--- AVAILABLE RECORDS Enclosed Below ---
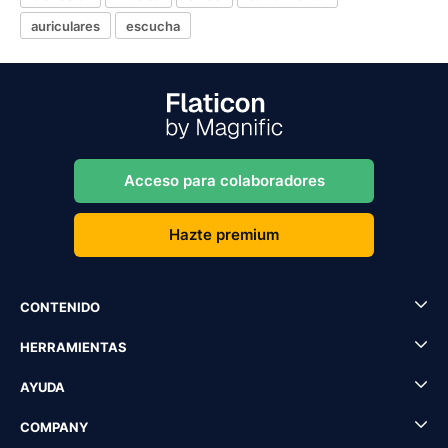
auriculares
escucha
Acceso para colaboradores
Hazte premium
CONTENIDO
HERRAMIENTAS
AYUDA
COMPANY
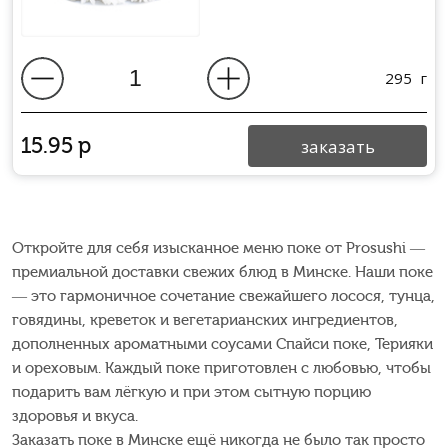
295
г
15.95
р
заказать
Откройте для себя изысканное меню поке от Prosushi —
премиальной доставки свежих блюд в Минске. Наши поке
— это гармоничное сочетание свежайшего лосося, тунца,
говядины, креветок и вегетарианских ингредиентов,
дополненных ароматными соусами Спайси поке, Терияки
и ореховым. Каждый поке приготовлен с любовью, чтобы
подарить вам лёгкую и при этом сытную порцию
здоровья и вкуса.
Заказать поке в Минске ещё никогда не было так просто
--- End of Enclosed AVAILABLE RECORDS ---
PROBLEM DESCRIPTION » Every line holding the string "поке" should be copied here, so please find those lines in the data.

SOLUTION TO THIS TASK »
Откройте для себя изысканное меню поке от Prosushi —
премиальной доставки свежих блюд в Минске. Наши поке
дополненных ароматными соусами Спайси поке, Терияки
и ореховым. Каждый поке приготовлен с любовью, чтобы
Заказать поке в Минске ещё никогда не было так просто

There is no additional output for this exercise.